Con su suelo blanco y arenoso, la franja de sabana de Suriname —situada entre la costa atlántica del país y la densa selva tropical de su interior— puede no contarse entre sus tierras más fértiles. Sin embargo, está considerada como una de las cunas de la piña, y su rica y única colección de variedades así lo atestigua. Cultivada principalmente por los pueblos indígenas de la región, en especial los Lokono (Arawak) y Kaliña (Caraiben), la piña ofrece amplias posibilidades para mejorar los medios de subsistencia, potencial que la FAO y sus organismos asociados de las Naciones Unidas están trabajando para ayudar a aprovechar.
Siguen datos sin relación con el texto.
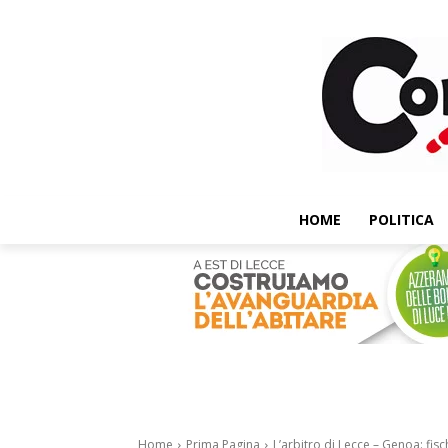
HOME
POLITICA
Home
Prima Pagina
L’arbitro di Lecce – Genoa: fisc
“El cultivo de la piña es indispensable en nuestra cultura porque se ha transmitido de generación en generación”, afirma Wendolien Sabajo, de la comunidad Lokono (Arawak). Pero sólo con los métodos tradicionales, el cultivo “no es tan fácil de ampliar. La demanda de piña es elevada, pero la oferta es escasa”.
“No puedo proporcionar al mercado suficientes piñas”, asegura Jerry Birambi. Además, “el acceso a la financiación es muy difícil. No puedo conseguir un préstamo, porque nosotros, como pueblos indígenas, no tenemos derechos de propiedad sobre la tierra. Son derechos colectivos de la tribu”.
Como en la mayoría de los casos en el mundo, los territorios de los Pueblos Indígenas en Suriname se gestionan de forma colectiva en función del bienestar, la identidad y el sistema alimentario de las comunidades que habitan estas zonas.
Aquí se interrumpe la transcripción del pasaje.